Et je ferai le portrait de ceux qui sont là avec elle, qui vont prendre de plus en plus d’importance, qu’elle scrute, qui la désespèrent, qu’elle ne comprend pas ou qu’elle se met à rechercher parce que, auprès d’eux, soudain c’est l’ouverture.
J’ai voulu écrire mon effondrement sans pathos, sans aucune plainte surtout, parce que l’état de dénuement m’a paru riche. Et je découvrais que c’était la réponse à la honte. J’ai cherché à dire et faire vivre ce dénuement avec des mots et des phrases qui tâtonnent ou qui suivent le singulier trajet que fait la peur dans la tête, ou la stupeur.
Ma mémoire m’a servi à construire les scènes, je me suis émerveillée de la netteté des images après plus de trente ans, elles étaient si fortes qu’elles se détachaient. Elles ne comptaient plus pour moi mais pour ce qu’elles racontaient.

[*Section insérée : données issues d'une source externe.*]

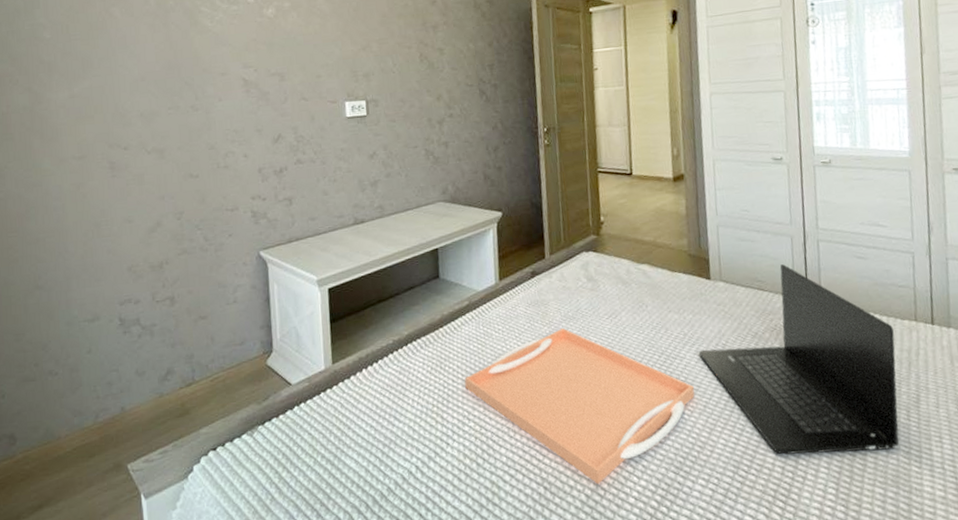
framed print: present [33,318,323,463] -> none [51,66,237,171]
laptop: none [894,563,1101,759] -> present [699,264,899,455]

Ce qui se dessinait derrière le livre que j’écrivais, c’était, comme c’est difficile d’être un être humain, une personne. C’était devenu le titre, la phrase qui me guidait, comme c’est difficile d’être un être humain.
Ce que vit la narratrice pendant ces mois de relégation, c’est la mise à nu de ce qu’elle est ou n’arrive plus à être. Une question. L’incertitude de vivre.